*** Document segment Section Begins ***

The applicable number of Shares shall be settled to the Participant after the end of each Restriction Period. The end of the Restriction Period for each of the three Tranches shall be specified to the Participant in the grant communication.

 

	
4.2

	
During the Restriction Period(s), the Participant does not have any legal ownership or any other rights relating to the Shares.

 

	
5

	
SETTLEMENT

 

	
5.1

	
On each Settlement Date, the Company will complete the settlement by transferring the number of Shares applicable to the Tranche in question, or their cash equivalent, to the Participant’s book-entry, brokerage or other bank account, as applicable, provided that the Participant has complied with these Terms & Conditions and performed all necessary actions to enable the Company to instruct the settlement. If the Participant has not performed all necessary actions to enable the Company to instruct

 

	
5.2

	
the settlement, the Company may, in its sole discretion, sell the Shares on behalf of the Participant and remit the proceeds to the Participant.

 

	
5.3

	
The Company may, in its sole discretion, use for the settlement of Restricted Shares one or more of the following: newly issued Shares, the Company’s own existing Shares (treasury Shares), Shares purchased from the open market, or, in lieu of Shares, cash.

*** Document segment Section Ends ***
*** Given information Section Begins ***

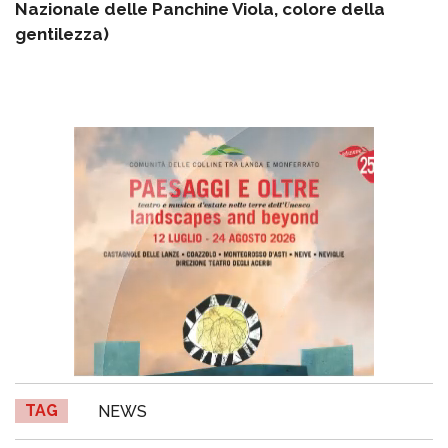
Nazionale delle Panchine Viola, colore della
gentilezza)
TAG
NEWS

*** Given information Section Ends ***

- Questions to answer:
(a) From the share settlement terms above, list every option the Company may use to settle Restricted Shares.
(b) Please explain, in one to three sentences, under what circumstance the share settlement terms allow the Company to sell the Shares on the Participant's behalf.

- Solution list:
(a)
- Newly issued Shares
- The Company's own existing Shares (treasury Shares)
- Shares purchased from the open market
- Cash, in lieu of Shares

(b) The Company may sell the Shares on the Participant's behalf if the Participant has not performed all necessary actions to enable the Company to instruct the settlement. In that case the Company may do so at its sole discretion and then remit the proceeds to the Participant.